* WHAT THE TASK REQUIRES:
All that should be output is the block of lines below from the line with "October 17, 2015" to the line with "Email: devinzellars@fishkingsshow.com", both included, exactly as written.

(Transcribed page contents)
◇ ◇ ◇
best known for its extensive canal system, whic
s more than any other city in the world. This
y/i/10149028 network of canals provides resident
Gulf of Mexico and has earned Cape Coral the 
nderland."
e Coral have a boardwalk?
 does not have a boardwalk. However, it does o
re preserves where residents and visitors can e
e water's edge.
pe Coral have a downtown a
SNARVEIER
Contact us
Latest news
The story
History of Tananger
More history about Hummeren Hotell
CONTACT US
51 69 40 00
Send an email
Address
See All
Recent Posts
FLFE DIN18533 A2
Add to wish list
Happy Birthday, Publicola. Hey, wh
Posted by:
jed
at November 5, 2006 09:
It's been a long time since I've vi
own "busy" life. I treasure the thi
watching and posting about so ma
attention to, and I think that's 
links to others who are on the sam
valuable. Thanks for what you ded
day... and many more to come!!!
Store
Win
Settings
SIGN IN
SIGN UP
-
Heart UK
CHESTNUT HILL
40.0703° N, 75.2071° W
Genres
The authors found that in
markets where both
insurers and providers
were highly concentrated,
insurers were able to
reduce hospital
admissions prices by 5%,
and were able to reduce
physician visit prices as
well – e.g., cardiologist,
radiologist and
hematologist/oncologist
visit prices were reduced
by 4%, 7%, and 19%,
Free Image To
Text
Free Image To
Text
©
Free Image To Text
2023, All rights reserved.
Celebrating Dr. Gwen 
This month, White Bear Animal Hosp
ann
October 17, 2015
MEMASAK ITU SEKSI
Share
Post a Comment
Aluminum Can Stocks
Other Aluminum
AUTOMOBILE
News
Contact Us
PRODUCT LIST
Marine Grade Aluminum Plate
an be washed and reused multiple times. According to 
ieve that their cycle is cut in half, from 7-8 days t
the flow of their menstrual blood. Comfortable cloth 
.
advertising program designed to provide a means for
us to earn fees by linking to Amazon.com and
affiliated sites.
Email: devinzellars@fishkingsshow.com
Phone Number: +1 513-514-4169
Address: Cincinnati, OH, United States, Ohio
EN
◇ ◇ ◇
* RESULT OF THE TASK:
October 17, 2015
MEMASAK ITU SEKSI
Share
Post a Comment
Aluminum Can Stocks
Other Aluminum
AUTOMOBILE
News
Contact Us
PRODUCT LIST
Marine Grade Aluminum Plate
an be washed and reused multiple times. According to 
ieve that their cycle is cut in half, from 7-8 days t
the flow of their menstrual blood. Comfortable cloth 
.
advertising program designed to provide a means for
us to earn fees by linking to Amazon.com and
affiliated sites.
Email: devinzellars@fishkingsshow.com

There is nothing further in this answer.